Mortlock was born at Moat House, Melbourn, Cambridgeshire, England. Mortlock arrived in South Australia on the Imaum of Muscat on 9 November 1843. In 1850 at Port Lincoln he married Margaret, 18-year-old daughter of John Tennant who had arrived in South Australia from Scotland in 1839. He was a veterinary surgeon and sheep inspector in Adelaide for a period. In 1847, he occupied land near Port Lincoln that would subsequently become Yalluna Station, and he resigned his inspector role in 1856. He acquired three more leases in 1867-68: the Mount Arden, Pichi Richi, and Yudnapinna Stations.

He was elected to the South Australian House of Assembly at the 1868 election, representing Flinders, but did not contest the 1870 election.
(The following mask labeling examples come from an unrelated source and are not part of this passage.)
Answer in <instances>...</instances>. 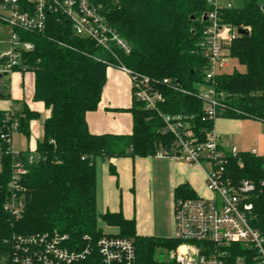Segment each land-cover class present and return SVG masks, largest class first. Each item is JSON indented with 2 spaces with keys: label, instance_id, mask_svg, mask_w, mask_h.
Here are the masks:
<instances>
[{
  "label": "trees",
  "instance_id": "trees-1",
  "mask_svg": "<svg viewBox=\"0 0 264 264\" xmlns=\"http://www.w3.org/2000/svg\"><path fill=\"white\" fill-rule=\"evenodd\" d=\"M91 1L103 6L108 23L132 48L130 54L116 50L121 62L149 76L164 93L159 110L185 116L190 128L204 139L215 122L204 119L203 102L197 97L199 87L207 83L209 66L201 48L207 24L204 14L212 9L208 0ZM218 17L221 23L249 30L239 34L230 46V56L246 71L216 74L210 82L226 94L219 107L221 117L264 122V0H244L242 7L226 8ZM20 34L34 44V49L22 56L35 74L34 99L44 102L51 114L35 150L0 156V248L14 234L58 231L67 233L72 244L94 247L86 259L73 264H102L96 247L105 234L99 226L102 221L118 227L117 235L133 239L136 264H180L167 254L182 243L181 239L139 235L134 219L121 212L99 213L97 209L96 159L149 156L161 147L170 148L174 137L162 132V117L133 99L129 109L134 117L132 134L91 133L86 114L98 108L109 61H115L114 57L95 42L76 36L70 23L57 14L48 16L45 32ZM0 97H8V93H0ZM17 115L19 131L29 137L30 121L39 113L24 105ZM4 117L5 111L0 110V128ZM34 151L39 158L29 163ZM18 159L26 162L29 171L23 180L26 207L23 216L15 219L3 205L9 194L13 162ZM225 165L226 174L235 181L255 183L251 201L256 218L251 224L264 236V155L242 151L236 157L228 156ZM174 195L175 199L196 197V192L185 183L176 187ZM198 245L207 254L221 253L223 264H261L256 249L240 242L220 246L203 241Z\"/></svg>",
  "mask_w": 264,
  "mask_h": 264
},
{
  "label": "built area",
  "instance_id": "built-area-1",
  "mask_svg": "<svg viewBox=\"0 0 264 264\" xmlns=\"http://www.w3.org/2000/svg\"><path fill=\"white\" fill-rule=\"evenodd\" d=\"M0 2L4 10L0 12V20L10 28L7 40H0V93H8L5 76L16 71H30L22 56L32 51L34 44L23 40L20 32H45L50 14L66 19L76 36L95 42L114 57L115 61H109V65L129 75L133 98L142 102L146 109L156 110L164 120L162 132L172 134L174 141L170 148L158 149L154 156L172 157L188 164L209 165L205 180L210 195L196 194V197H180L174 201L175 237L181 239L182 243L171 251L169 258L180 264H223L221 253L207 254L198 242L208 241L220 246L240 242L256 249L260 263L264 264V236L251 224L256 218L251 201L256 190L255 183L247 179L235 181L226 174L228 156L236 157L240 151L236 147L225 149L214 128L202 139L190 128L185 116L159 110L158 105L165 100L164 93L149 76L135 72L121 62L116 50L130 54L132 48L108 23L101 4L91 0ZM208 4L212 9L204 14L207 24L201 42L202 52L209 63L205 76L207 83L199 87L197 97L203 102L204 119L215 120L222 114L219 107L226 94L217 91L210 82L218 74V68L226 66L231 57L230 46L239 33L238 28L221 23L218 17L222 10L231 8L232 4L218 6L216 0H208ZM4 43L5 48H1ZM163 82L168 84L169 80ZM18 109L12 103L5 110L0 128V156L20 153L13 148V136L19 131ZM250 152L257 155L255 149ZM38 158L39 154L34 151L28 161L32 163ZM28 171L23 159L13 162L9 194L3 208L15 219L23 216L26 207L27 187L23 180ZM84 238L90 239L89 236ZM96 247L102 264H136V246L132 238L105 233L97 240ZM93 251L94 247L72 244L67 233H18L4 241L0 248V264H73L86 259Z\"/></svg>",
  "mask_w": 264,
  "mask_h": 264
},
{
  "label": "crops",
  "instance_id": "crops-1",
  "mask_svg": "<svg viewBox=\"0 0 264 264\" xmlns=\"http://www.w3.org/2000/svg\"><path fill=\"white\" fill-rule=\"evenodd\" d=\"M0 12L4 10L1 9ZM7 35L9 36V32ZM8 36L0 40H7ZM1 48H5V43ZM231 58L220 70L229 66ZM242 67L246 71V67ZM6 82L8 97H0V110H7L13 103L20 110L25 105L39 113L38 118L30 121L29 137L21 131L14 134L13 148L17 151L35 150L44 137V122L51 111L44 102L34 99L33 71H16L8 75ZM133 99L129 75L117 67H109L98 108L86 114L91 133L132 134L134 117L129 109L133 105ZM214 131L219 135L225 149L236 147L240 152L255 149L257 155H264V122L261 120L220 116L215 119ZM208 168V163L188 164L180 159L154 155L110 159L98 157V212H121L127 219H134L139 235L173 237L176 187L187 183L196 194L209 196L205 180V171ZM109 227L117 229L115 233H118V227Z\"/></svg>",
  "mask_w": 264,
  "mask_h": 264
},
{
  "label": "rangeland",
  "instance_id": "rangeland-1",
  "mask_svg": "<svg viewBox=\"0 0 264 264\" xmlns=\"http://www.w3.org/2000/svg\"><path fill=\"white\" fill-rule=\"evenodd\" d=\"M216 2L218 4V6H224V7L230 3L233 4L234 7H237V8L242 7L244 5V0H216ZM1 9H3V7H2V4L0 3V10ZM9 31H10V28L8 27V25L0 20V39L6 38L8 36L7 33ZM109 67H113V66H109ZM235 69H238L240 72L245 71V68L242 67V65H240V63L238 62V60L236 58H231L229 66L227 68L222 69V70H220V68H218V72L219 73H225V74H231L235 71ZM7 79H8V76H5V80H7ZM99 226L102 227V229L105 233H115L117 231V229L107 226L102 221L99 222ZM169 255H170V253H169ZM169 255L167 254L168 257H169Z\"/></svg>",
  "mask_w": 264,
  "mask_h": 264
},
{
  "label": "water",
  "instance_id": "water-1",
  "mask_svg": "<svg viewBox=\"0 0 264 264\" xmlns=\"http://www.w3.org/2000/svg\"><path fill=\"white\" fill-rule=\"evenodd\" d=\"M205 19H206V16H205ZM248 32H249V30L247 29V28H245V27H240V28H238V33L240 34V35H242V34H248ZM2 77V74H0V78Z\"/></svg>",
  "mask_w": 264,
  "mask_h": 264
}]
</instances>
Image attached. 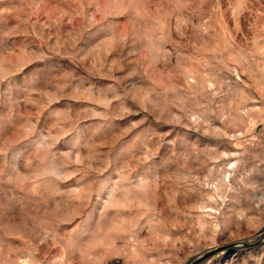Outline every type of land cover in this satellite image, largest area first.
Wrapping results in <instances>:
<instances>
[{
  "label": "rangeland",
  "instance_id": "obj_1",
  "mask_svg": "<svg viewBox=\"0 0 264 264\" xmlns=\"http://www.w3.org/2000/svg\"><path fill=\"white\" fill-rule=\"evenodd\" d=\"M0 264H264V0H0Z\"/></svg>",
  "mask_w": 264,
  "mask_h": 264
}]
</instances>
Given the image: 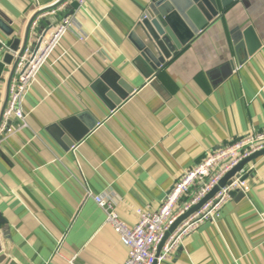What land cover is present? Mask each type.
<instances>
[{"label":"crops","instance_id":"obj_1","mask_svg":"<svg viewBox=\"0 0 264 264\" xmlns=\"http://www.w3.org/2000/svg\"><path fill=\"white\" fill-rule=\"evenodd\" d=\"M58 1L0 0V18L24 31L32 6ZM73 1L51 14L72 24L24 95L27 127L0 140V264H123L127 248L87 191L132 226L205 153L264 131V0H236L152 74L135 41L143 44L136 26L153 0ZM246 38L260 45L247 57ZM3 57L0 45V117ZM116 77L131 89L118 105ZM85 112L97 122L89 132L75 118ZM240 173L247 191L157 264H264V156Z\"/></svg>","mask_w":264,"mask_h":264},{"label":"built area","instance_id":"obj_2","mask_svg":"<svg viewBox=\"0 0 264 264\" xmlns=\"http://www.w3.org/2000/svg\"><path fill=\"white\" fill-rule=\"evenodd\" d=\"M74 1L79 7L87 2V0ZM66 6L67 3H64L58 9L43 16L56 14ZM71 24V18L63 16L53 24L52 29L42 30L40 33L37 32L38 20L32 25L31 35L35 38L37 48L29 44L16 65L1 117L0 140L27 127L26 115L22 108L24 95ZM263 149L264 131L235 139L213 152L205 153L196 165L173 183L156 211L137 209L136 222L132 226L121 220L110 199L94 197L89 191L86 192V197L92 198L103 211L105 222L112 227L121 244L127 248V258L123 264H157L169 259L183 239L203 223L217 219L222 206L230 198L229 193L247 191L245 181L241 180L243 175L239 172L238 178L221 188L198 211L182 221L169 234L156 256L160 243L175 221L204 199L240 161Z\"/></svg>","mask_w":264,"mask_h":264},{"label":"water","instance_id":"obj_3","mask_svg":"<svg viewBox=\"0 0 264 264\" xmlns=\"http://www.w3.org/2000/svg\"><path fill=\"white\" fill-rule=\"evenodd\" d=\"M235 1L236 0H182V3H178L177 0H153L144 11L143 16L140 19V23L136 26V31L145 32L143 44H139L135 41V45L140 52L138 60L146 65L149 73L152 74L156 72L186 45H188L193 38L202 32L203 29H205L215 18H218L222 12L226 11ZM66 2L67 0H60L47 8H37L36 5L32 6L31 11L33 14L26 16L28 21L24 31L15 30L11 27L10 21L0 18V31L7 38L6 43H2L0 40V45L4 53L3 63L9 69V81L6 88V99L3 105L2 113L7 102L10 82L15 72L16 65L19 62L20 57L24 54L27 46L29 44L34 45V42H31L33 39L31 35L32 25L36 20H38V23L46 21L51 23V25L55 24L56 21L51 15L46 17L43 15L58 9ZM70 8L77 9V3L73 1L70 4ZM246 41L250 44V47L248 46L247 49V57L253 55L259 49L260 45L250 38H246ZM36 48L37 43L35 44V49ZM110 74V70L106 71V73L101 76L100 80L107 81ZM116 78L117 79H112L111 81L113 83L112 88L119 96V99H115L114 102L115 105H118L121 101L126 99L128 94L131 92V89L127 87L118 77ZM108 108L111 109L113 107L108 106ZM89 117L90 115L86 112L75 117L76 119L85 120V132L91 131L97 124L94 119L87 121ZM60 126L66 129L65 123H60ZM66 131L69 133L73 141H79L82 138L80 135L81 133H72L68 129H66ZM60 134L61 133H58V135ZM73 143L74 142L71 141L70 145L73 146ZM262 156H264V149L257 151L240 161L220 180L218 185L214 187V189L206 195L204 199H202L184 215L179 217L165 234L158 247L156 256H158L166 238L182 221L198 211L201 206L210 200L221 188L229 185L235 178H238V173L245 165ZM244 179L245 177L241 178L242 181H244ZM236 195L237 192L229 193L230 197ZM1 223L2 222L0 220V224Z\"/></svg>","mask_w":264,"mask_h":264},{"label":"rangeland","instance_id":"obj_4","mask_svg":"<svg viewBox=\"0 0 264 264\" xmlns=\"http://www.w3.org/2000/svg\"><path fill=\"white\" fill-rule=\"evenodd\" d=\"M37 32H38V33L40 32V31H39V29H38V31H37Z\"/></svg>","mask_w":264,"mask_h":264}]
</instances>
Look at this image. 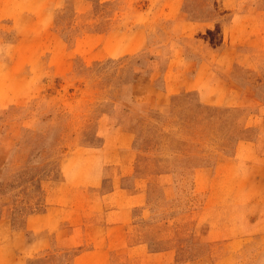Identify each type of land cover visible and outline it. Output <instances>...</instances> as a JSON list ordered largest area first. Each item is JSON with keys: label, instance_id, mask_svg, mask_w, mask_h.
<instances>
[{"label": "rangeland", "instance_id": "rangeland-1", "mask_svg": "<svg viewBox=\"0 0 264 264\" xmlns=\"http://www.w3.org/2000/svg\"><path fill=\"white\" fill-rule=\"evenodd\" d=\"M0 264H264V0H0Z\"/></svg>", "mask_w": 264, "mask_h": 264}]
</instances>
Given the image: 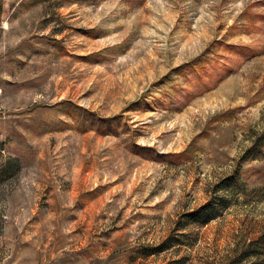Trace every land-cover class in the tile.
I'll list each match as a JSON object with an SVG mask.
<instances>
[{"label": "rangeland", "instance_id": "rangeland-1", "mask_svg": "<svg viewBox=\"0 0 264 264\" xmlns=\"http://www.w3.org/2000/svg\"><path fill=\"white\" fill-rule=\"evenodd\" d=\"M262 137L264 0H0V264H264Z\"/></svg>", "mask_w": 264, "mask_h": 264}, {"label": "trees", "instance_id": "trees-1", "mask_svg": "<svg viewBox=\"0 0 264 264\" xmlns=\"http://www.w3.org/2000/svg\"><path fill=\"white\" fill-rule=\"evenodd\" d=\"M189 66H190V65L183 67V68H182V72H184V73H185V70H187ZM191 68H192V66H191ZM194 71H196V69H194ZM261 139H263V140H264V137H262ZM262 144H263V142H262L260 145H262ZM257 146H258V144H255V147H256V148H257ZM259 147H260V146H259ZM252 150H254V148H253ZM232 178H233V177H232ZM204 220H205V221H208V218H207V217H205V219H204Z\"/></svg>", "mask_w": 264, "mask_h": 264}]
</instances>
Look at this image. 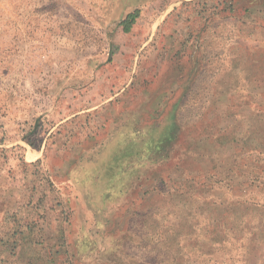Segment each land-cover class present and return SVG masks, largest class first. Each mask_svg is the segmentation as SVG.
I'll list each match as a JSON object with an SVG mask.
<instances>
[{
    "label": "rangeland",
    "instance_id": "rangeland-1",
    "mask_svg": "<svg viewBox=\"0 0 264 264\" xmlns=\"http://www.w3.org/2000/svg\"><path fill=\"white\" fill-rule=\"evenodd\" d=\"M168 1L0 0V264H264L263 2Z\"/></svg>",
    "mask_w": 264,
    "mask_h": 264
},
{
    "label": "trees",
    "instance_id": "trees-1",
    "mask_svg": "<svg viewBox=\"0 0 264 264\" xmlns=\"http://www.w3.org/2000/svg\"><path fill=\"white\" fill-rule=\"evenodd\" d=\"M255 0H252L250 2H247V5H250L254 2ZM213 4H211L210 6H208V9L210 10V13L212 14V11L213 12V15L214 14H223V13H232L235 14L236 12L240 11V10H243L245 11L246 13L248 12H251L252 11V8H250L249 6H246L245 4L243 5V2L244 0H212ZM139 14H140V9L139 8H134L133 10L127 12V14L125 15V17L119 22V25L121 26L122 28V31L124 33H128L130 30H131V27L132 25L136 22V19L139 17ZM173 119V118H172ZM169 120H171V116L169 117ZM165 130V127L163 128H159L158 129V133H156L154 136H150L151 138L147 141L145 140L144 142H146V146L142 147L140 145H132V147H129L125 146V148L123 149H120L118 153H116L114 155V160L115 162L118 160H121V159H124L126 157H132V156H139L141 157V153H146V156L147 154H149L151 151H155L157 153H161L163 151V149L161 148L160 152H158V148H154V143H156L155 141V138L156 139H159V141L162 142V134L166 131ZM178 131L175 132V135L174 134H169L168 136V139L171 140H174L176 139L178 136ZM149 142V143H148ZM155 149V150H154ZM122 152V155L118 157V155H120V153ZM117 161V162H118ZM25 162V161H24ZM119 163V162H118ZM25 165H27V163H25ZM261 217V216H260ZM209 225V223H207L204 227H207ZM258 225L260 226H264V218L261 217L260 220H258ZM173 240L175 242L176 240V236L173 234ZM166 249H168L167 251L169 252H172L174 253L175 256H177V248H173L172 244L169 242L168 245H166L165 247Z\"/></svg>",
    "mask_w": 264,
    "mask_h": 264
},
{
    "label": "crops",
    "instance_id": "crops-1",
    "mask_svg": "<svg viewBox=\"0 0 264 264\" xmlns=\"http://www.w3.org/2000/svg\"><path fill=\"white\" fill-rule=\"evenodd\" d=\"M185 1L186 2H190L192 4H196V6H198V4H201L202 7H205V9L207 10L205 12L206 13V16L209 17L208 23L209 24L211 23V21H212V19H213L214 16H213V14L210 15L208 6H210L211 4H213L212 0H170V1H168V3L165 6H166V8L172 7L174 9L176 7V5L178 4V2L183 3ZM250 1H252V0H244L243 5L245 4L246 6H249L251 8V7H253L255 5V1H262L263 3L261 5V7L264 8V0H255L252 4L247 5V2H250ZM134 8H138V7L130 8V9L127 10V12L133 10ZM127 12L125 13V15L127 14ZM197 14H198V12H197ZM125 15L120 18V20L118 21V25H119V22L125 17ZM165 19H166V17L163 19V22H164ZM131 29H132V27H131Z\"/></svg>",
    "mask_w": 264,
    "mask_h": 264
},
{
    "label": "bare ground",
    "instance_id": "bare-ground-1",
    "mask_svg": "<svg viewBox=\"0 0 264 264\" xmlns=\"http://www.w3.org/2000/svg\"><path fill=\"white\" fill-rule=\"evenodd\" d=\"M34 156H35V155L33 154V155L31 156V158L33 159Z\"/></svg>",
    "mask_w": 264,
    "mask_h": 264
}]
</instances>
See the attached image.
He was elected for Flinders a second time at the 1871 election, but again declined to recontest at the 1875 election, and advertised that he was leaving the colony soon afterwards. He was elected for a third time at the 1878 election and re-elected in 1881, before being defeated in 1884, just weeks before his death.

He died in 1884 at Avenel House, Medindie, aged 63. His son, William Tennant Mortlock, inherited and expanded his pastoral empire and was elected to parliament for his old seat. Along with his son, daughter-in-law Rosina, grandson, John Andrew Tennant Mortlock (1894–1950), and John's wife Dorothy Elizabeth Mortlock (1906–1979), the Mortlock family left the Waite Agricultural Research Institute, the University of Adelaide, the State Library of South Australia, the City of Adelaide and the State of South Australia with many significant and lasting legacies.